WORK TO COMPLETE: Retype every record below exactly as it appears.

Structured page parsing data
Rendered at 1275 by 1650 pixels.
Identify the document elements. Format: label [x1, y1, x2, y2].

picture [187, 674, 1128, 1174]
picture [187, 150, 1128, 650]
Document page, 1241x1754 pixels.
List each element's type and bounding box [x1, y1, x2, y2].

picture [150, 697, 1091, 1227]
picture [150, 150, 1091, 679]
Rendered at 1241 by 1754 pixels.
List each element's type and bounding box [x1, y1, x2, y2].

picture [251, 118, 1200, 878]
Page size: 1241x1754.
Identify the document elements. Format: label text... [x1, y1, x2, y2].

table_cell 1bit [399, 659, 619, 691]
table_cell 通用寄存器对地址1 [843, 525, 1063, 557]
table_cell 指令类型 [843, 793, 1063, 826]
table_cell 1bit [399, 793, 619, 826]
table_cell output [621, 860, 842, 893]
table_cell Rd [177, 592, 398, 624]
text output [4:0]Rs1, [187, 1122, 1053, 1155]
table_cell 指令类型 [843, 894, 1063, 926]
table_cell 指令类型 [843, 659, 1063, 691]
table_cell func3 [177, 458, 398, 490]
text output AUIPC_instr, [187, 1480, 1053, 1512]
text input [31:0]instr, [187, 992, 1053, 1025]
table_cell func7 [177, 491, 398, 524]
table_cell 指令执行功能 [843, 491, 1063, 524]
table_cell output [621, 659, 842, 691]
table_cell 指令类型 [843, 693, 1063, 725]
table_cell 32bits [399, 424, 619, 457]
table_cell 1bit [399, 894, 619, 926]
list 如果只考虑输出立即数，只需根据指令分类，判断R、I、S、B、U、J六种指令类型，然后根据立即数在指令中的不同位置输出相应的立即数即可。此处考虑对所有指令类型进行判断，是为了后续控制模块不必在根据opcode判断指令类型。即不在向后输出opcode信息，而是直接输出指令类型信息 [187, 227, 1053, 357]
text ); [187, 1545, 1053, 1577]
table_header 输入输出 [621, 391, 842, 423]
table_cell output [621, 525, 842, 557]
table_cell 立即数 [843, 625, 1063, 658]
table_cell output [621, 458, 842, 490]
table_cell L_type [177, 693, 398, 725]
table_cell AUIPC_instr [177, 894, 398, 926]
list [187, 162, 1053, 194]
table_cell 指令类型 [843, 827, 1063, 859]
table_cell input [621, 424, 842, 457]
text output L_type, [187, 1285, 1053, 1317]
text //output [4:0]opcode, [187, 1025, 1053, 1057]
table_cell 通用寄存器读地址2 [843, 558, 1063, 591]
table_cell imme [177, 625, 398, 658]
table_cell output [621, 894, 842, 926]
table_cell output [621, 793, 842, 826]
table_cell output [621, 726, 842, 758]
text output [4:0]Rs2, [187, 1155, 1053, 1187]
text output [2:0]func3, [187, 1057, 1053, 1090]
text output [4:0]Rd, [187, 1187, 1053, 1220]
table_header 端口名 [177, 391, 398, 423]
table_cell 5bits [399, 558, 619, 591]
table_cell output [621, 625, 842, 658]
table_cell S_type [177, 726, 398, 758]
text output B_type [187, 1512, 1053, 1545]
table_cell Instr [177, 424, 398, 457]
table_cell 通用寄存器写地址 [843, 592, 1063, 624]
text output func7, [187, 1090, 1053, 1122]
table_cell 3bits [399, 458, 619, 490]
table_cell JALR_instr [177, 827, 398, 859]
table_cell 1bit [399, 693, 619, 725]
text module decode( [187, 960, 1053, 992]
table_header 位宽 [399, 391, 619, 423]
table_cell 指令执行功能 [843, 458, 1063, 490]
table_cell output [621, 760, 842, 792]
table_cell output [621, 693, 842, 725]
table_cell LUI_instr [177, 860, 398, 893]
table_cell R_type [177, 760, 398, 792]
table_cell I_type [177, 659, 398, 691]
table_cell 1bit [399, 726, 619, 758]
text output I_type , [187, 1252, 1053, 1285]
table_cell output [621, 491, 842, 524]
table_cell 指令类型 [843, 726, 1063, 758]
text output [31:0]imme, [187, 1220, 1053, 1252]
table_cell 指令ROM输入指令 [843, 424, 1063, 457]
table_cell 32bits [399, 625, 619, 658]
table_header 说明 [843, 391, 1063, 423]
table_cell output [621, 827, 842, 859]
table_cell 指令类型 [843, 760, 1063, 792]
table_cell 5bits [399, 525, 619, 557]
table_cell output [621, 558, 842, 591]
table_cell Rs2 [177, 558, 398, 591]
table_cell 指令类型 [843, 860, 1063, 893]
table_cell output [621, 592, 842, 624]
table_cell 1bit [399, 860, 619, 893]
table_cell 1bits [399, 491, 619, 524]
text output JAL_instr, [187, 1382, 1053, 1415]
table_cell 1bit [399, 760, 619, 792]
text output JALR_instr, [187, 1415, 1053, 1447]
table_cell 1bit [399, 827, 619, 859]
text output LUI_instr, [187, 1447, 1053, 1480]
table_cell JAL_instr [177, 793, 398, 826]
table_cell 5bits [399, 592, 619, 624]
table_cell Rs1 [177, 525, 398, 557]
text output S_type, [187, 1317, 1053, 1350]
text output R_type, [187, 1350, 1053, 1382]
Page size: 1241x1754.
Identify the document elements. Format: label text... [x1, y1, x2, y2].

ANSWER TO THE EXERCISE:
Rendered at 1275 by 1650 pixels.
Identify the document elements. Format: label [x1, y1, x2, y2].

picture [187, 674, 1128, 1174]
picture [187, 150, 1128, 650]
Document page, 1241x1754 pixels.
List each element's type and bounding box [x1, y1, x2, y2].

picture [150, 697, 1091, 1227]
picture [150, 150, 1091, 679]
Rendered at 1241 by 1754 pixels.
List each element's type and bounding box [x1, y1, x2, y2].

picture [251, 118, 1200, 878]
Page size: 1241x1754.
Identify the document elements. Format: label text... [x1, y1, x2, y2].

table_cell 1bit [399, 659, 619, 691]
table_cell 通用寄存器对地址1 [843, 525, 1063, 557]
table_cell 指令类型 [843, 793, 1063, 826]
table_cell 1bit [399, 793, 619, 826]
table_cell output [621, 860, 842, 893]
table_cell Rd [177, 592, 398, 624]
text output [4:0]Rs1, [187, 1122, 1053, 1155]
table_cell 指令类型 [843, 894, 1063, 926]
table_cell 指令类型 [843, 659, 1063, 691]
table_cell func3 [177, 458, 398, 490]
text output AUIPC_instr, [187, 1480, 1053, 1512]
text input [31:0]instr, [187, 992, 1053, 1025]
table_cell func7 [177, 491, 398, 524]
table_cell 指令执行功能 [843, 491, 1063, 524]
table_cell output [621, 659, 842, 691]
table_cell 指令类型 [843, 693, 1063, 725]
table_cell 32bits [399, 424, 619, 457]
table_cell 1bit [399, 894, 619, 926]
list 如果只考虑输出立即数，只需根据指令分类，判断R、I、S、B、U、J六种指令类型，然后根据立即数在指令中的不同位置输出相应的立即数即可。此处考虑对所有指令类型进行判断，是为了后续控制模块不必在根据opcode判断指令类型。即不在向后输出opcode信息，而是直接输出指令类型信息 [187, 227, 1053, 357]
text ); [187, 1545, 1053, 1577]
table_header 输入输出 [621, 391, 842, 423]
table_cell output [621, 525, 842, 557]
table_cell 立即数 [843, 625, 1063, 658]
table_cell output [621, 458, 842, 490]
table_cell L_type [177, 693, 398, 725]
table_cell AUIPC_instr [177, 894, 398, 926]
list [187, 162, 1053, 194]
table_cell 指令类型 [843, 827, 1063, 859]
table_cell input [621, 424, 842, 457]
text output L_type, [187, 1285, 1053, 1317]
text //output [4:0]opcode, [187, 1025, 1053, 1057]
table_cell 通用寄存器读地址2 [843, 558, 1063, 591]
table_cell imme [177, 625, 398, 658]
table_cell output [621, 894, 842, 926]
table_cell output [621, 793, 842, 826]
table_cell output [621, 726, 842, 758]
text output [4:0]Rs2, [187, 1155, 1053, 1187]
text output [2:0]func3, [187, 1057, 1053, 1090]
text output [4:0]Rd, [187, 1187, 1053, 1220]
table_header 端口名 [177, 391, 398, 423]
table_cell 5bits [399, 558, 619, 591]
table_cell output [621, 625, 842, 658]
table_cell S_type [177, 726, 398, 758]
text output B_type [187, 1512, 1053, 1545]
table_cell Instr [177, 424, 398, 457]
table_cell 通用寄存器写地址 [843, 592, 1063, 624]
text output func7, [187, 1090, 1053, 1122]
table_cell 3bits [399, 458, 619, 490]
table_cell JALR_instr [177, 827, 398, 859]
table_cell 1bit [399, 693, 619, 725]
text module decode( [187, 960, 1053, 992]
table_header 位宽 [399, 391, 619, 423]
table_cell 指令执行功能 [843, 458, 1063, 490]
table_cell output [621, 760, 842, 792]
table_cell output [621, 693, 842, 725]
table_cell LUI_instr [177, 860, 398, 893]
table_cell R_type [177, 760, 398, 792]
table_cell I_type [177, 659, 398, 691]
table_cell 1bit [399, 726, 619, 758]
text output I_type , [187, 1252, 1053, 1285]
table_cell output [621, 491, 842, 524]
table_cell 指令类型 [843, 726, 1063, 758]
text output [31:0]imme, [187, 1220, 1053, 1252]
table_cell 指令ROM输入指令 [843, 424, 1063, 457]
table_cell 32bits [399, 625, 619, 658]
table_header 说明 [843, 391, 1063, 423]
table_cell output [621, 827, 842, 859]
table_cell 指令类型 [843, 760, 1063, 792]
table_cell 5bits [399, 525, 619, 557]
table_cell output [621, 558, 842, 591]
table_cell Rs2 [177, 558, 398, 591]
table_cell 指令类型 [843, 860, 1063, 893]
table_cell output [621, 592, 842, 624]
table_cell 1bit [399, 860, 619, 893]
table_cell 1bits [399, 491, 619, 524]
text output JAL_instr, [187, 1382, 1053, 1415]
table_cell 1bit [399, 760, 619, 792]
text output JALR_instr, [187, 1415, 1053, 1447]
table_cell 1bit [399, 827, 619, 859]
text output LUI_instr, [187, 1447, 1053, 1480]
table_cell JAL_instr [177, 793, 398, 826]
table_cell 5bits [399, 592, 619, 624]
table_cell Rs1 [177, 525, 398, 557]
text output S_type, [187, 1317, 1053, 1350]
text output R_type, [187, 1350, 1053, 1382]
Page size: 1241x1754.
Identify the document elements. Format: label text... [x1, y1, x2, y2].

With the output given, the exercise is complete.